Harbir Chhina keeps Cenovus Energy Inc. running smoothly
Alberta Oil C-Suite Energy Executive Awards
Harbir Chhina got his first taste of the oil sands in 1982, as a freshly minted engineer with the Alberta Oil Sands Technology and Research Authority (AOSTRA), the Crown corporation formed under Peter Lougheed in 1974 to promote the development of new technology for oil sands and heavy crude oil production.
He was there when AOSTRA launched its first in-situ bitumen recovery facility using steam – a baby of then-chairman Maurice Carrigy, who took a gamble on so-called steam-assisted gravity drainage, or SAGD, at a time when none of the companies that helped fund AOSTRA’s projects thought it worthwhile.
“Nobody thought it would work,” recalls Chhina. Carrigy disagreed, and “went full steam ahead.” Chhina would remember the guts and the gamble – as well as the stringent analysis behind the gamble. And he would put it to work in project after project for his next employer, the Alberta Energy Company, with which he would spend the next 24 – and counting – years of his career, moving up the ranks as AEC transformed into Encana Corp., finally becoming executive vice-president of oil sands when Cenovus was spun out in 2009.
The performance of two of these oil sands assets, Foster Creek and Christina Lake, has been nothing short of phenomenal: both projects are operating at about 100 per cent of the outputs the company predicted, while the industry averages about 60 per cent.

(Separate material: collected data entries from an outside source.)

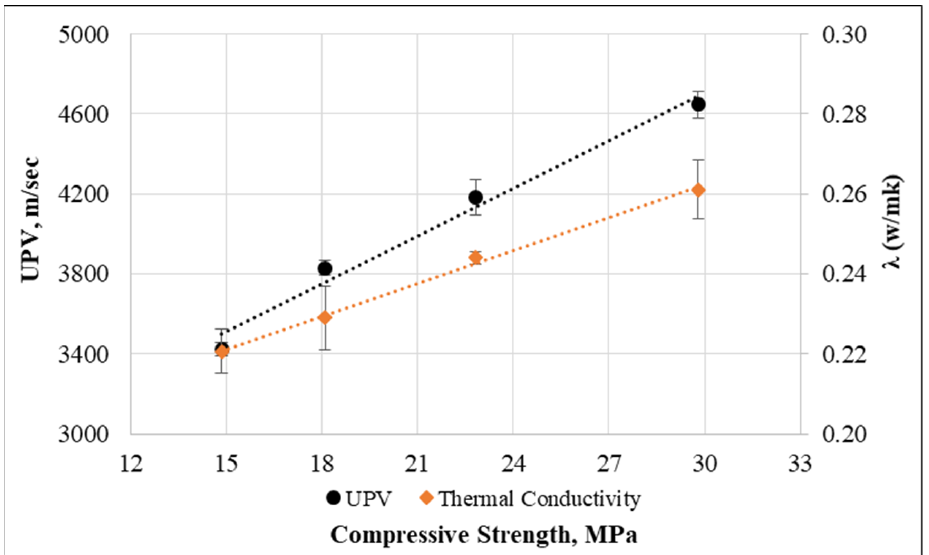
Figure 30. Relationship between UPV, thermal conductivity, and compressive strength.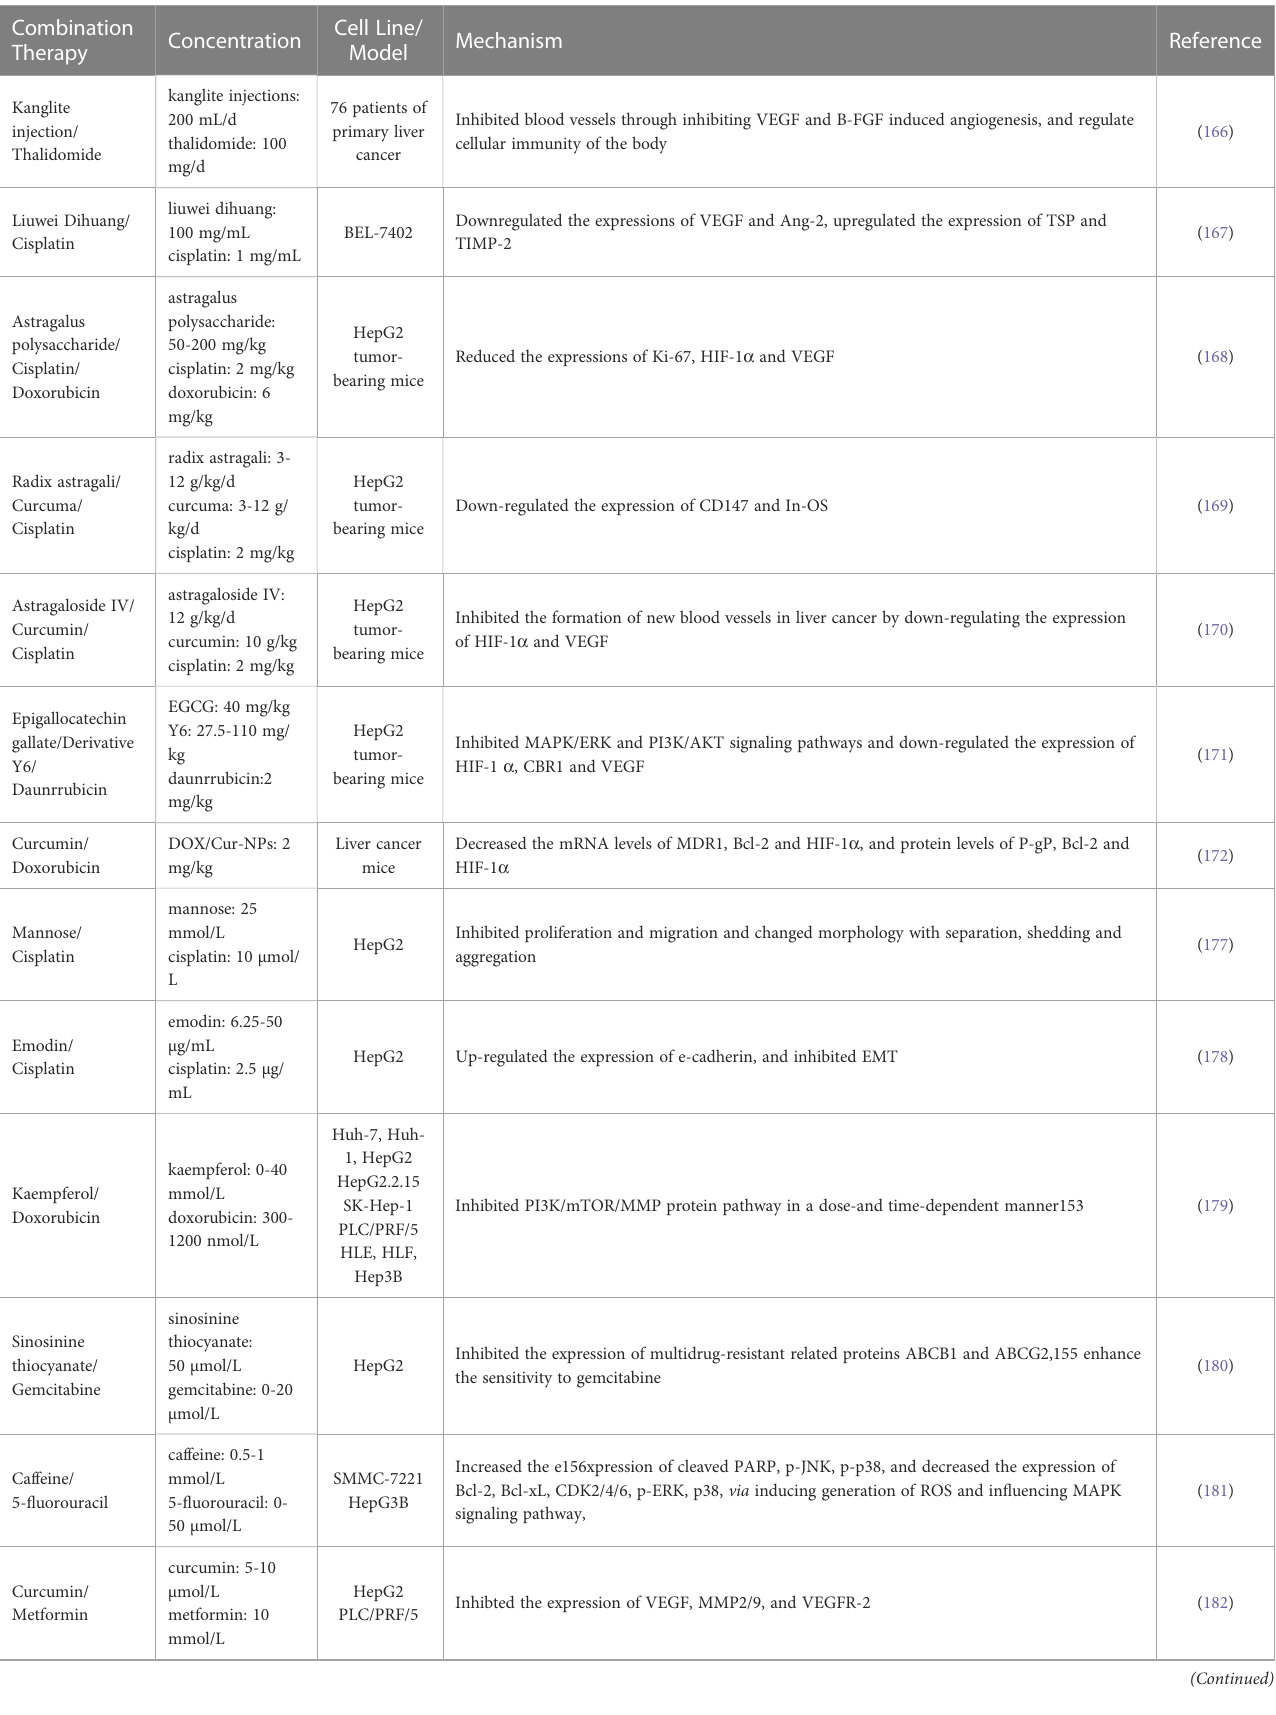
TABLE 2 Effect and mechanism of plant-derived natural products combination Chemotherapy drugs. Combination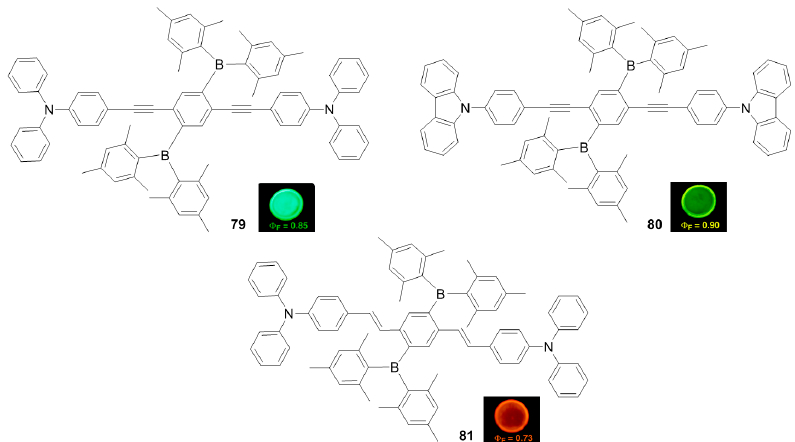
Figure 13. Triarylborane-substituted π -conjugated materials 79 – 81 .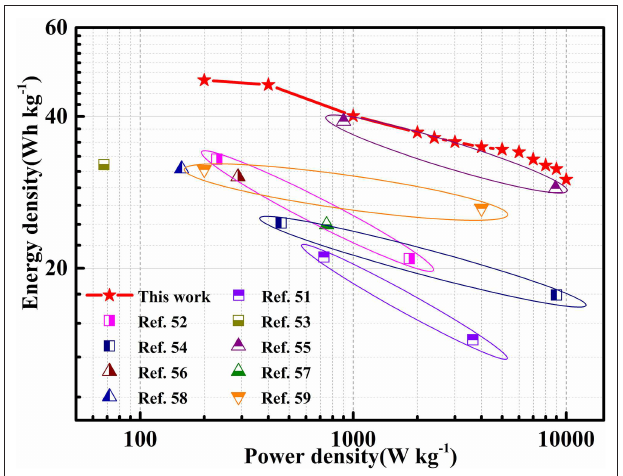
FIGURE 7 | Comparison of energy densities among as-constructed Ni 1.64 Co 2.40 S 4 /rGO//AC with recently reported asymmetric supercapacitors.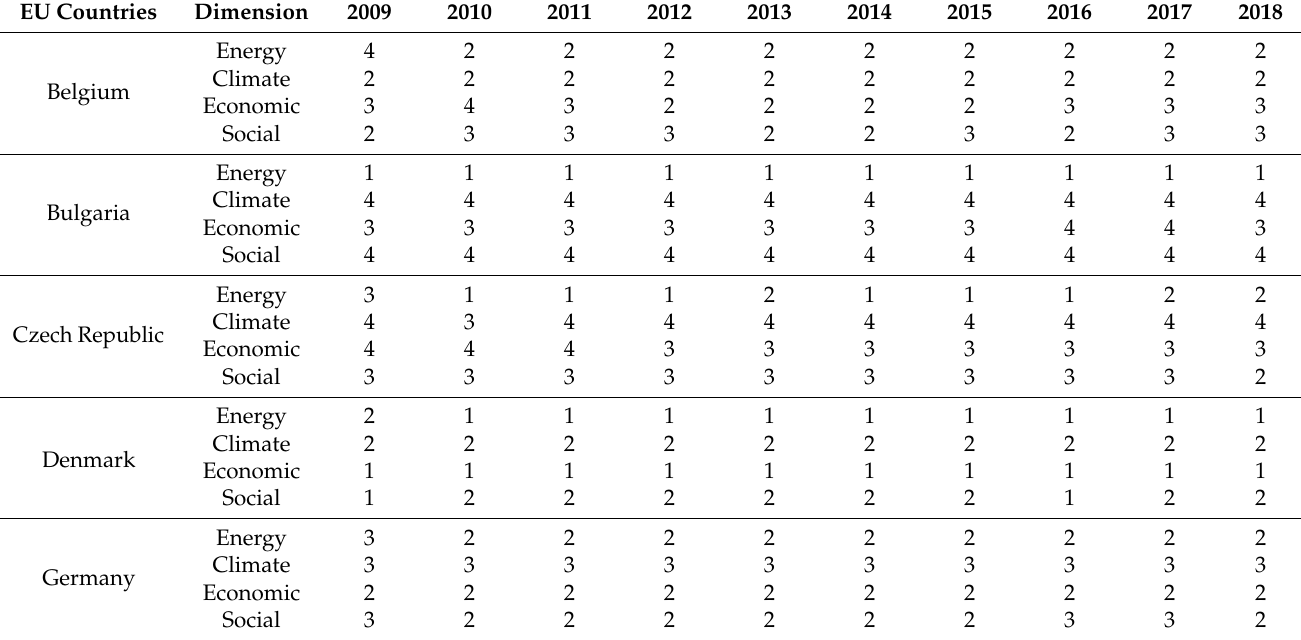
Sweden). Table 4. The level of the EU development in individual dimensions of energy and climate sustainable development between 2009–2018. EU Countries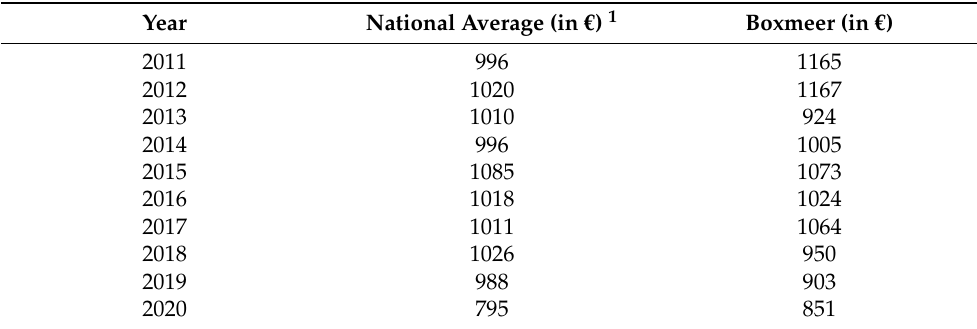
Table 4. Average educational expenses per staff member (source: https://www.aeno.nl accessed on 21 June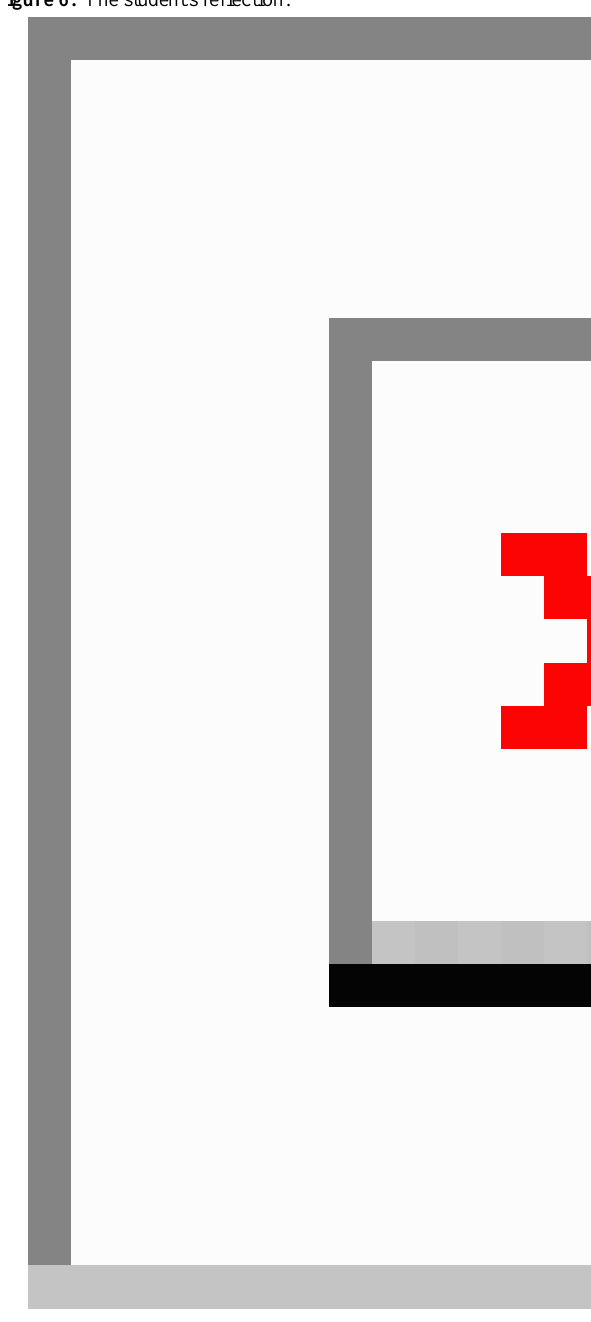
Figure 6. The student's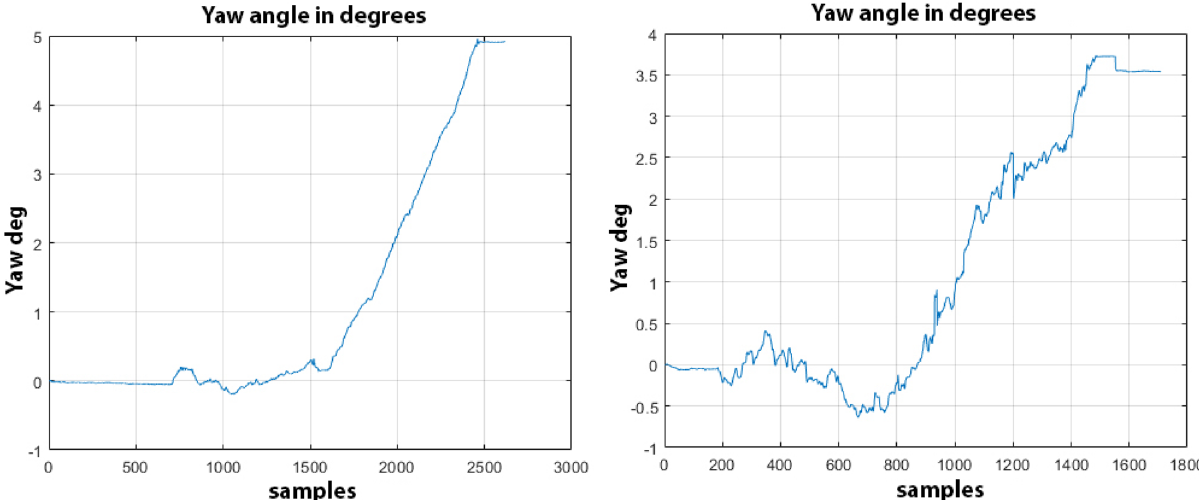
Figure 16. Angle deviation on straight trajectory on concrete, on the left, and the angle deviation for asphalt, on the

Chhina, the recipient of Alberta Oil’s 2012 Energy Executive Award for top engineering and operations executive at a Canadian energy company, is critical to that success – although he attributes the projects’ success first and foremost to the quality of the geo-play.
“I call them the motherlodes,” he says, extolling the vertical and lateral continuity of the resource. The concentration of the crude within a comparatively small geographical area lets Cenovus (and its partner in both projects, ConocoPhillips) keep operating costs down as it steadily ramps up production.
But it takes talent to spot and exploit “a really good lot” as well as Chhina exploited Foster Creek, the first SAGD development in Alberta. Chhina was initially hired by AEC to make Primrose Lake perform, but he ended up shutting down that project and discovering Foster Creek instead. “I still remember its well log number,” he says. “As soon as I saw it, I was so impressed with it. I analyzed it for SAGD and, boy, it had potential.”
Potential for production and as it turned out, potential trouble: the well log was 50 kilometers from any road, never mind other infrastructure. The first drilled injector hit the first drilled producer, and the team didn’t realize it had made a hole in the casing until too late, “so a well that was supposed to be $3 million ended up costing us $7 million.” Chhina went a full $16 million over his $16-million budget.
But – he delivered on time and proved the concept. In 1996, Chhina and his team finally got to build Foster Creek, which started producing in 2002 and in 2010 became the largest commercial SAGD project in Alberta to reach royalty payout status. Since those first missteps, his projects have been consistently on time and on budget. “It’s good to make your mistakes in the pilot phases,” he says.
- Graduated from the University of Calgary
- Convinced Alberta Energy Company to launch Alberta’s first commercial SAGD project
- Managed Cenovus’s oil sands operations to 95,000 barrels per day net to Cenovus in 2012, a 44 per cent increase from 2011
- Recognized for getting projects done on time, on budget and achieving or exceeding projected metrics
On the necessity of surrounding yourself with smart people: Whenever I woke up in middle of the project and felt I was over my head, I would start looking for other smart people to help us. That’s my biggest learning: when you start hitting a brick wall, hire people smarter than you. You have to know when you’ve reached your limitations.
On the power of technology: If we have the right people working on [our technological challenges] and we give them money and time, we will get the solutions we need. As we improve technology,we will be able to get excellent results in situations where the resource quality is good but not great.
On making mistakes: We make mistakes just like everybody else. We just made them with smaller dollars in the pilot phase. And we applied the lessons to the next phases. This is not rocket science, but common sense, but that’s really the secret to the success of our projects.